> _Task directions_:
Please reproduce the data below word for word, leaving out the pictures.

Stored data entries:
▼▼▼

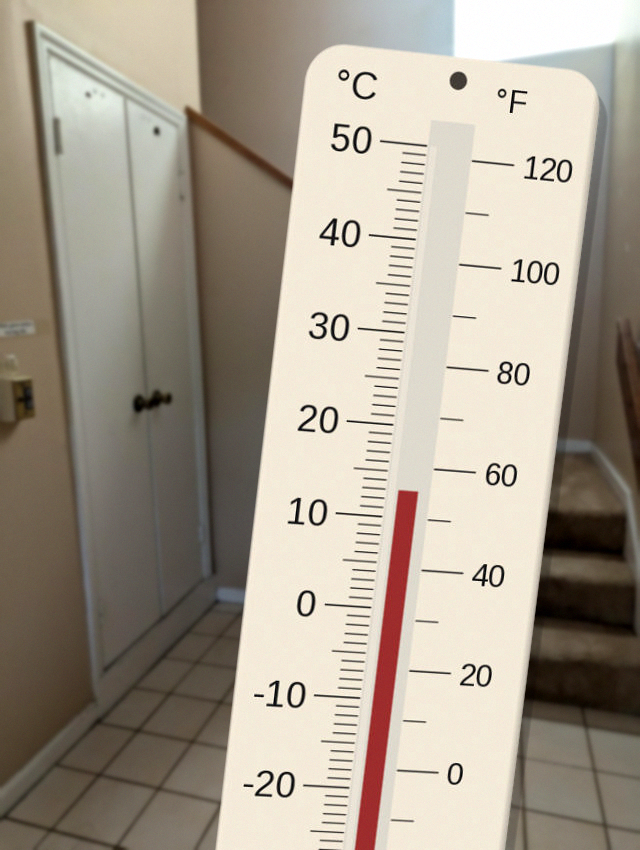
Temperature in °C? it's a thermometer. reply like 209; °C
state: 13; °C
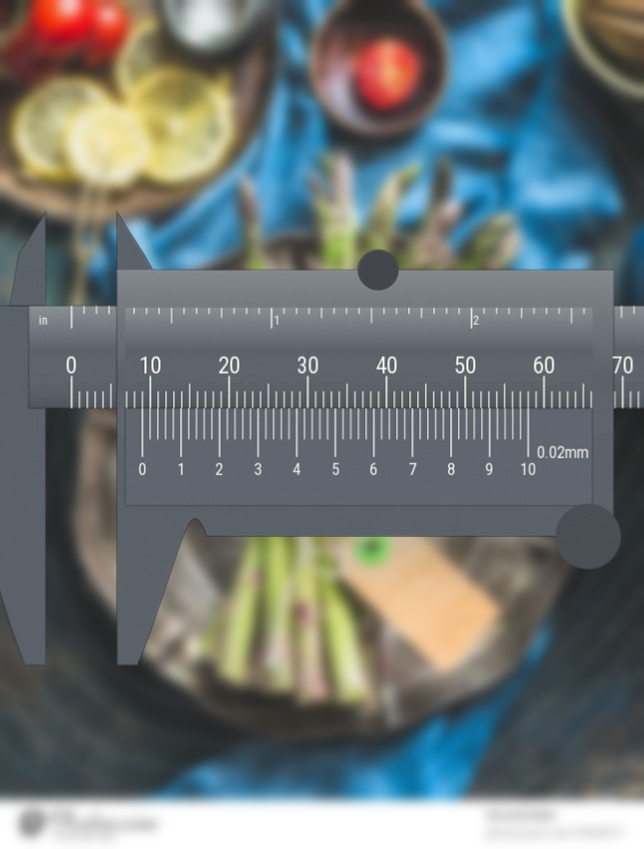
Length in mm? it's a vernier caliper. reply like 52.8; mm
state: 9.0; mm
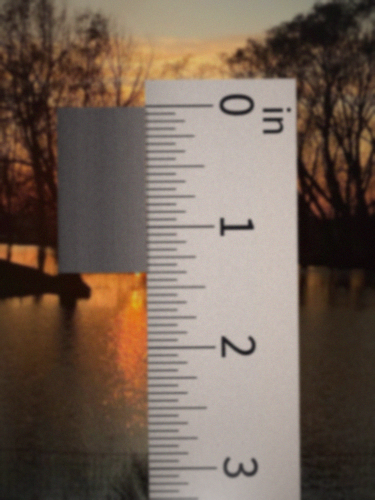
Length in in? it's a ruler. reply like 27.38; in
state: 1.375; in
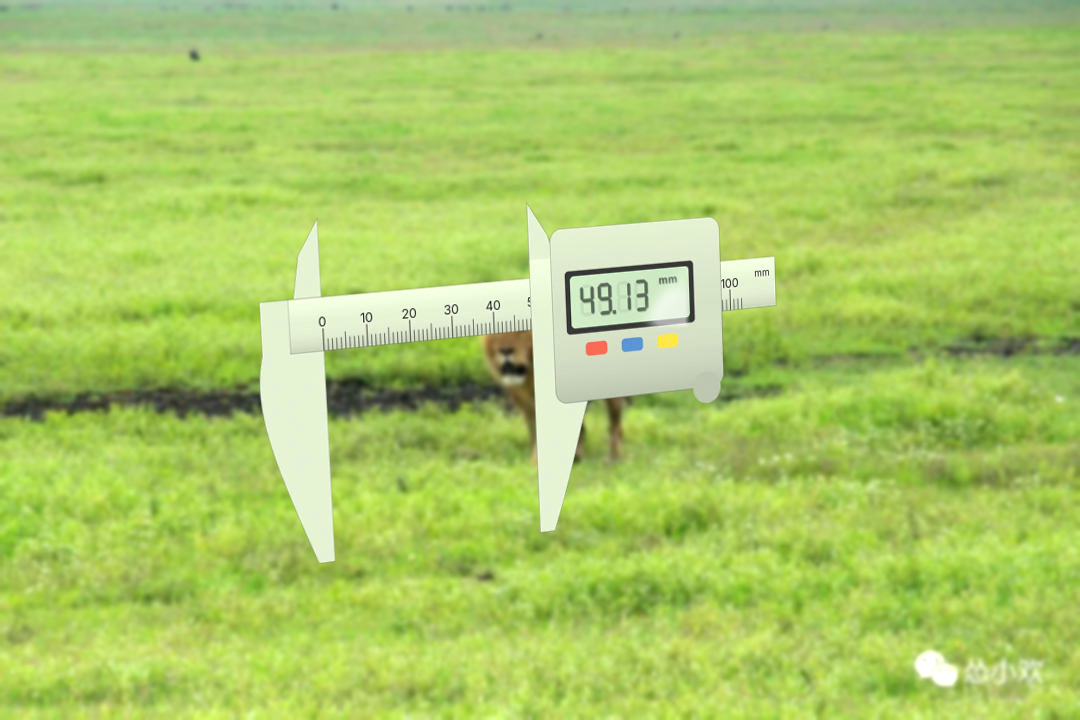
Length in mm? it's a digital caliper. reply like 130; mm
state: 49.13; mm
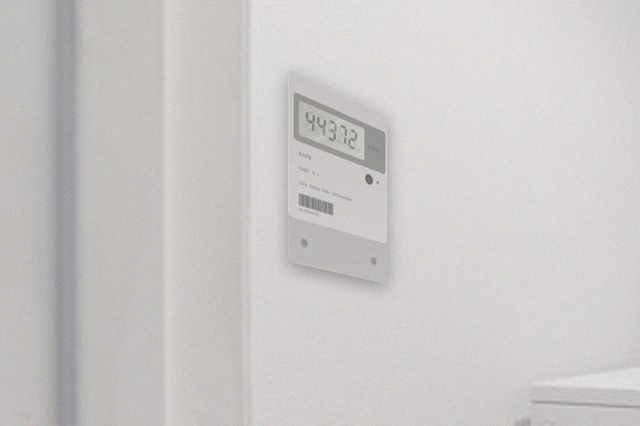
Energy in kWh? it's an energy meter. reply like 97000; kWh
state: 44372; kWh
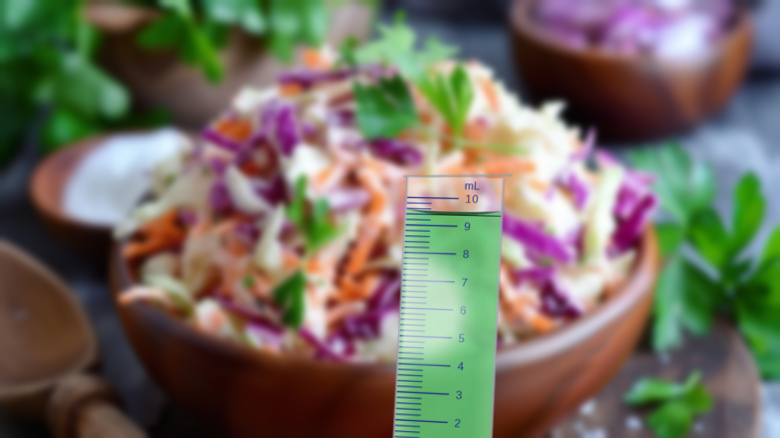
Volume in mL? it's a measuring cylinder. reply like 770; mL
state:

▲▲▲

> _Response_:
Temperature in °C? it's a thermometer. reply like 209; °C
state: 13; °C
Length in mm? it's a vernier caliper. reply like 52.8; mm
state: 9.0; mm
Length in in? it's a ruler. reply like 27.38; in
state: 1.375; in
Length in mm? it's a digital caliper. reply like 130; mm
state: 49.13; mm
Energy in kWh? it's an energy meter. reply like 97000; kWh
state: 44372; kWh
Volume in mL? it's a measuring cylinder. reply like 770; mL
state:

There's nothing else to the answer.